The following conferences have released their financial information for the fiscal year ending June 30, 2006. An the winner is...the Atlantic Coast conference.
ACC--With the addition of 12 football teams to an already strong basketball program (or is it Duke, Carolina and the others) the ACC pull in a total of $130,245,721 or about $10,850,000. Interestingly the pie is not quite big enough to feed three extra teams,
"In 2003-04, the ACC’s last academic year as a nine-team conference, schools received an average of $10,885,869 from the ACC." While one of the goals of expansion was to get a second BCS invitation and the $4,500,000 that goes along with it it is difficult to imagine the ACC growing football revenues dramatically in the near future.
SEC--Surprising the king of college football is not king in the money. At $10,200,000 the Southeast Conference is sitting pretty financially especailly when compared to the $410,000 distributed to each time in 1980. The frightening but fully expected piece of news form the conference was at the very end of the Pensacola News Journal article,
"Slive also said the league is exploring the launch of an SEC TV network, similar to what the Big 10 Conference has arranged."Big 12--Lacking a sugar daddy like CBS or Disney Sports the Big 12 members shared $102,000,000 or about $8,333,000 each. Another case where it is difficult to imagine a way to dramatically grow revenue within the current structure.
In the Big 12's first year, 1996-97, the conference generated $54.7 million in revenue, the bulk of which was distributed to its members. Big East--As the odd duck hybrid-conference the numbers on the Big East show a tremendous gap with the other conferences. The football schools averaged $5,800,000 which is over half of what the ACC checks. While the picture for the Big East in there quest to recover from the ACC raid is not good, perhaps we can see that the dollars have hit rock bottom 18 months after the on field low of Pitt and the Big East being humiliated by Utah in the 2005 Fiesta Bowl.
The Big East average has fallen for the last three years.
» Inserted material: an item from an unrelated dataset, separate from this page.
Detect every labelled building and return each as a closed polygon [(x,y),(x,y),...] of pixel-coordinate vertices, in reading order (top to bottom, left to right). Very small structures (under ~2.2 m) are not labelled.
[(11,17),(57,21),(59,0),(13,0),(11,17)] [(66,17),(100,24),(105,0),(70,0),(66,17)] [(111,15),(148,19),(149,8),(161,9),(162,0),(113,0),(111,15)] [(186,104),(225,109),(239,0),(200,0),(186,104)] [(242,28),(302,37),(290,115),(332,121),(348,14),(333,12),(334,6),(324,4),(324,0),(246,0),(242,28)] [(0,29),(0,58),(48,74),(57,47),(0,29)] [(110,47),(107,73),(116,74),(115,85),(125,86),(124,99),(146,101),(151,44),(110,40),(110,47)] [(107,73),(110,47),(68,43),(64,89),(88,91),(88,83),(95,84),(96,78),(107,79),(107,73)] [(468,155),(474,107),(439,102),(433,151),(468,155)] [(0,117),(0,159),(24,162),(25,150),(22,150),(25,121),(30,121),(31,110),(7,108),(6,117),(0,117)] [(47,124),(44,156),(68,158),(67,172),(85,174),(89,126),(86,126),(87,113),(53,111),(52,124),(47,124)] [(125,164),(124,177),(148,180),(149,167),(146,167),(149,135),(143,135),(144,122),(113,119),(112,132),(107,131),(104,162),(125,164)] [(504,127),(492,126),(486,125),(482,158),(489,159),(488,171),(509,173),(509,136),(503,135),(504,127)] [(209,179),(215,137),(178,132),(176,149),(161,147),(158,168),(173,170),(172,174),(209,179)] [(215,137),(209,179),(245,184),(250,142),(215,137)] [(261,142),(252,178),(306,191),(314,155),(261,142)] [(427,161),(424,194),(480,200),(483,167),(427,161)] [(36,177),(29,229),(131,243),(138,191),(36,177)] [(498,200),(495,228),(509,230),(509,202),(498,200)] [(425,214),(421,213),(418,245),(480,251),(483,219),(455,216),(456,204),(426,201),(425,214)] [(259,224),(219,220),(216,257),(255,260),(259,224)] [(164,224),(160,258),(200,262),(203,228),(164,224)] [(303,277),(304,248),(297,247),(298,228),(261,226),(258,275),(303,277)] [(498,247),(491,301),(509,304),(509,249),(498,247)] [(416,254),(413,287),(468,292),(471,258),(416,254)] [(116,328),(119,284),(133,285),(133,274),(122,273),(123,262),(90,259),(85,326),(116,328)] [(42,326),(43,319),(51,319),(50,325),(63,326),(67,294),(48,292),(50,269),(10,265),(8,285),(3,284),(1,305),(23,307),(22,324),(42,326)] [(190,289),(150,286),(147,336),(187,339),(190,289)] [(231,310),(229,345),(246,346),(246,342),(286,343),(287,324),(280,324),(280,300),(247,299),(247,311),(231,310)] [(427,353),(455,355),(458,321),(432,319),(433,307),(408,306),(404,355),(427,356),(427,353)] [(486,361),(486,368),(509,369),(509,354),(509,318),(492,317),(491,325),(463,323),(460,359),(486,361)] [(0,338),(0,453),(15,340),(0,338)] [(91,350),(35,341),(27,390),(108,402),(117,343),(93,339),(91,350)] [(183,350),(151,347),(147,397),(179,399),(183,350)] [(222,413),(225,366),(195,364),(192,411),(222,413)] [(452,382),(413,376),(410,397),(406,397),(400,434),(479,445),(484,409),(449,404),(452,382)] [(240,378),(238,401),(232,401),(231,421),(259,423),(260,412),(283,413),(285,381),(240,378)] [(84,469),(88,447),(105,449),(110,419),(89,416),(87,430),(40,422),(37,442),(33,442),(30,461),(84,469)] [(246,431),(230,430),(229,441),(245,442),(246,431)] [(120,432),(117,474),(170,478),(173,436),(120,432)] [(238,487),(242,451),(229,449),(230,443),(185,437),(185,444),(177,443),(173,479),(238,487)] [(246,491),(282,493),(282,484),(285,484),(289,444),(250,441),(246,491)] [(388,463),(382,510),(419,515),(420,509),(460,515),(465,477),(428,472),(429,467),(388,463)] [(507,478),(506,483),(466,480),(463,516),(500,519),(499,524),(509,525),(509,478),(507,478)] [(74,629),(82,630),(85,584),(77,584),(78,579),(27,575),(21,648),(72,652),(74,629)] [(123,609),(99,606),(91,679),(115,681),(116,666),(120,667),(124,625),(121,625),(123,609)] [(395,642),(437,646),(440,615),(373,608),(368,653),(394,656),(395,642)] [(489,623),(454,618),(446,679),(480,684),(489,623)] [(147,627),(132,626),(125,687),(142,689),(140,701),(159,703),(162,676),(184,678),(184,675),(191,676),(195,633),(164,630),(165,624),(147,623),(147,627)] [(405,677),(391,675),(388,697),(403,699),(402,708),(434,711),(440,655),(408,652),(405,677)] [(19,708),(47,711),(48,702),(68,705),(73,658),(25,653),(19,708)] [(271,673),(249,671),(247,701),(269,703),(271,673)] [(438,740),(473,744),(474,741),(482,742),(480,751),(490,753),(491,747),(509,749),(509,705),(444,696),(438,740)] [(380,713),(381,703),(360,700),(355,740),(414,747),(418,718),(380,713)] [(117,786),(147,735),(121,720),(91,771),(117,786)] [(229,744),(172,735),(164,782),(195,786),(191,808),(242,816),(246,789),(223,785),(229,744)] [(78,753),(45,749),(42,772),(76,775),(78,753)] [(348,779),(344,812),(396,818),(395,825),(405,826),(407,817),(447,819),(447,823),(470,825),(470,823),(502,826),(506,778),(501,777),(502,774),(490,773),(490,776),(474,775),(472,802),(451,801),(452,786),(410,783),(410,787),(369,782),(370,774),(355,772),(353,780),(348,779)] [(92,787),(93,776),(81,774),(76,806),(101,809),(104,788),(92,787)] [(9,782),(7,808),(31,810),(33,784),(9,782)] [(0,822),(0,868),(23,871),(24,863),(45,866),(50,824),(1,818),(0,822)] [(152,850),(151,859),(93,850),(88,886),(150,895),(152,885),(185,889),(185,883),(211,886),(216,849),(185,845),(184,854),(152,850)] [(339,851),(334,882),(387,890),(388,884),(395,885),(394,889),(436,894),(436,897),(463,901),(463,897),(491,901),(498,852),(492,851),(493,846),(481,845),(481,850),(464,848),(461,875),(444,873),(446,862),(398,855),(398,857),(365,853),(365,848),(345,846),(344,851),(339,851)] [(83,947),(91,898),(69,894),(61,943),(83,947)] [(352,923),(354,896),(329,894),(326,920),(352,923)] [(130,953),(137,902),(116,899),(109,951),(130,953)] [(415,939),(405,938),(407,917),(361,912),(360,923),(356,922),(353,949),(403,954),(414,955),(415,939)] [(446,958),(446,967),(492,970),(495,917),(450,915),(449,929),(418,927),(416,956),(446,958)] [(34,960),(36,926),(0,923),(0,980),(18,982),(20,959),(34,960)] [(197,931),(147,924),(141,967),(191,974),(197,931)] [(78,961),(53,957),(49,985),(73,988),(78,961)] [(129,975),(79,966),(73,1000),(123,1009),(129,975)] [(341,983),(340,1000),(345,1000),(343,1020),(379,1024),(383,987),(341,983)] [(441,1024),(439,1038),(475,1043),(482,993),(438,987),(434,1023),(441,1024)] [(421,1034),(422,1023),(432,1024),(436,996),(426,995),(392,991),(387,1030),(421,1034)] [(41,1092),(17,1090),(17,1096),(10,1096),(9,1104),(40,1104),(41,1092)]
For the July 1, 2003, to June 30, 2004, reporting period, when Miami, Virginia Tech and Boston College were still members, the average was $6,794,029.
Despite the money gap there are signs the the dollars could be growning with the West Virginia University win in the 2006 Sugar Bowl, three top 15 teams at the end of the 2006 season, a new ESPN football/basketball deal (the terms are never disclosed), several highly rated Thursday night games, improve bowl affiliations and the emergence of Rutgers--read that the New York market the conference has some upside.